:: WHAT NEEDS TO BE DONE ::
Your copy must hold all of the data below, unchanged and without images.

:: RECORD SET ::
==================================================

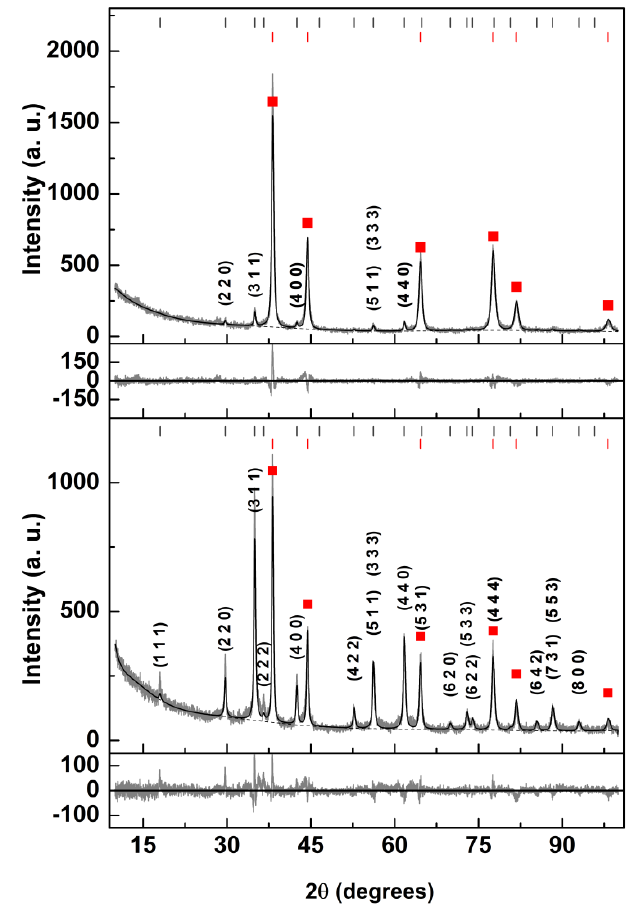
Figure 7. X-ray diffraction pattern of manganese ferrite/gold core/shell nanoparticles (above) and manganese ferrite decorated with gold nanoparticles (below). Gray lines: Experimental patterns; black lines: Fitted patterns; short-dashed lines: background. Miller indices of manganese ferrite are indicated in black; the gold peaks are marked as red squares. Table 3. Calculated R P and χ 2 parameters, phase sizes, and percentages obtained by Rietveld re- finement of X-ray diffraction patterns of Au@MnFe 2 O 4 (gold-decorated nanoparticles) and MnFe 2 O 4 /Au (core/shell nanoparticles).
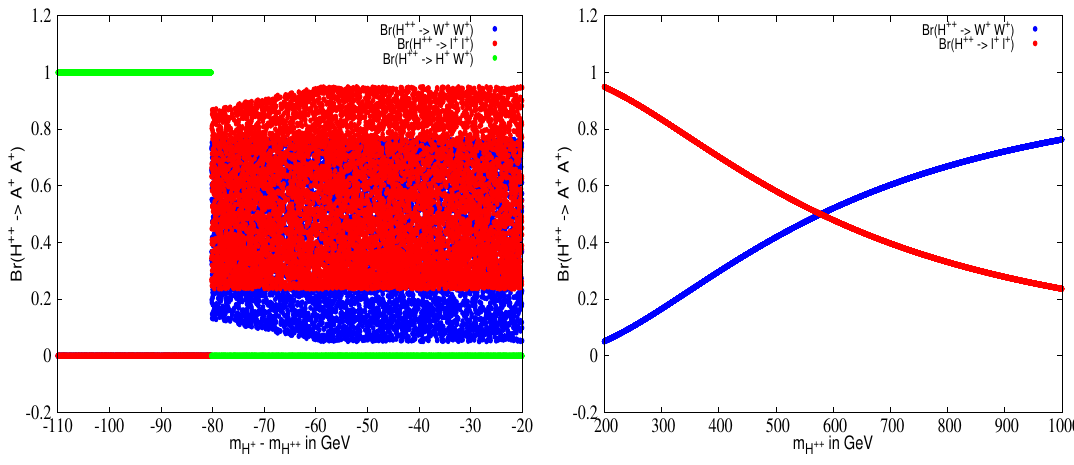
Figure 2 . Distribution of various branching ratios of H (cid:6)(cid:6)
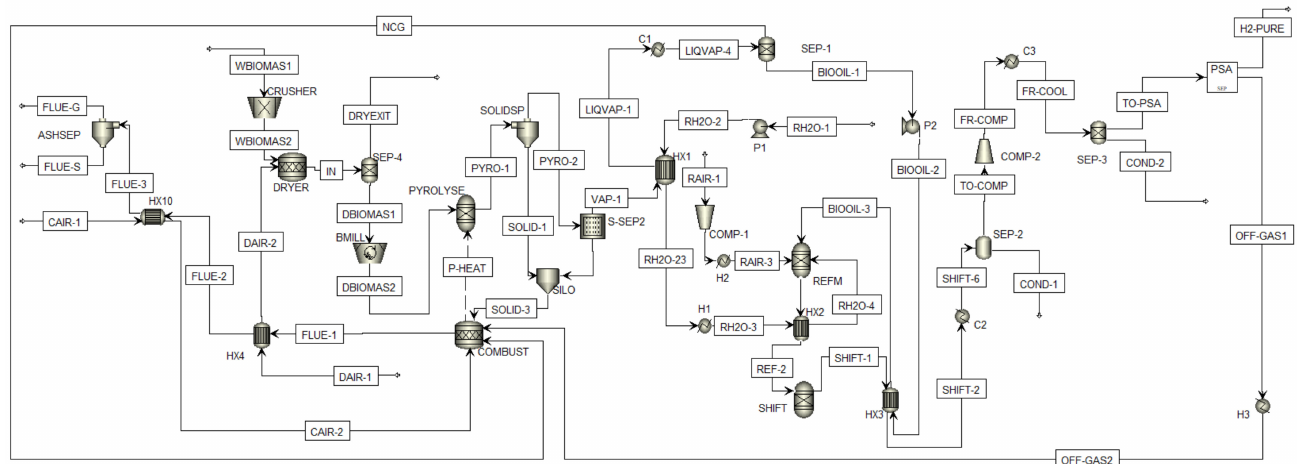
Figure 2. Aspen Plus process flow diagram showing pre-processing, pyrolysis, ATR and hydrogen purification by PSA (PAPS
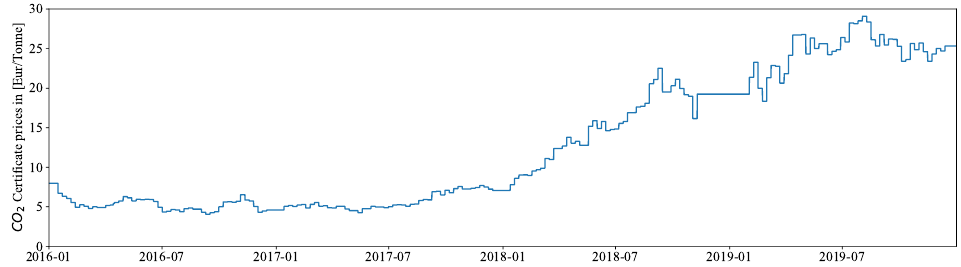
Figure 3. Historical development of CO 2 prices in the simulation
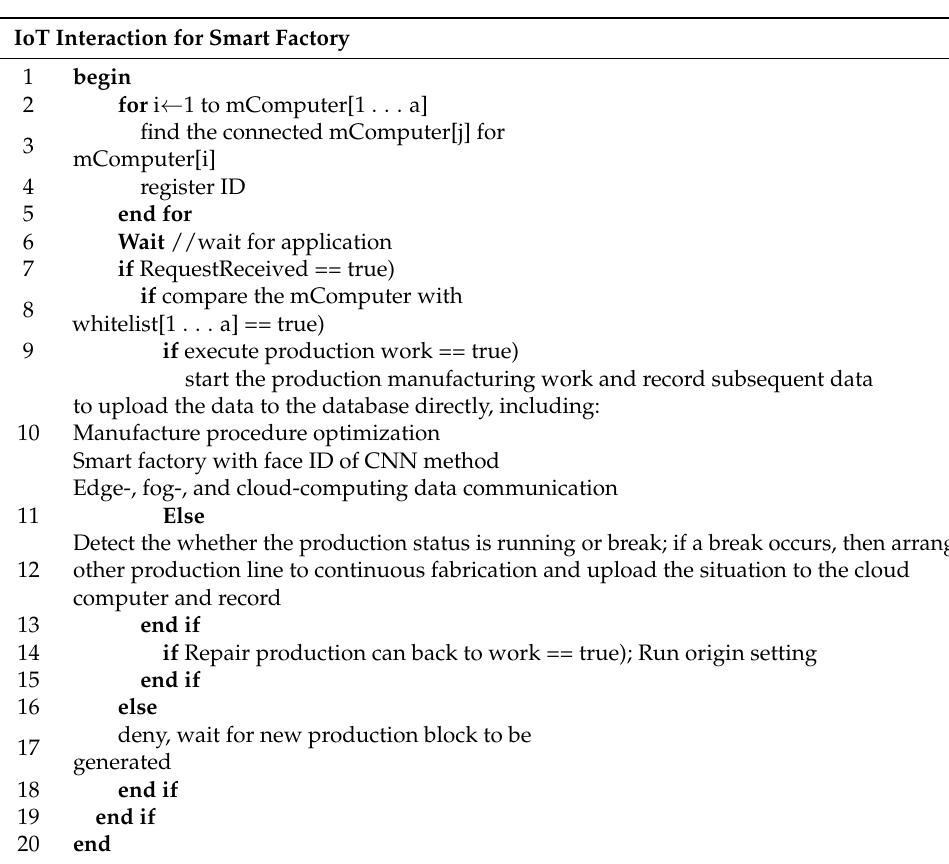
Table 1. IoT method for production line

==================================================

:: TASK RESULT ::
Figure 7. X-ray diffraction pattern of manganese ferrite/gold core/shell nanoparticles (above) and manganese ferrite decorated with gold nanoparticles (below). Gray lines: Experimental patterns; black lines: Fitted patterns; short-dashed lines: background. Miller indices of manganese ferrite are indicated in black; the gold peaks are marked as red squares. Table 3. Calculated R P and χ 2 parameters, phase sizes, and percentages obtained by Rietveld re- finement of X-ray diffraction patterns of Au@MnFe 2 O 4 (gold-decorated nanoparticles) and MnFe 2 O 4 /Au (core/shell nanoparticles).
Figure 2 . Distribution of various branching ratios of H (cid:6)(cid:6)
Figure 2. Aspen Plus process flow diagram showing pre-processing, pyrolysis, ATR and hydrogen purification by PSA (PAPS
Figure 3. Historical development of CO 2 prices in the simulation
Table 1. IoT method for production line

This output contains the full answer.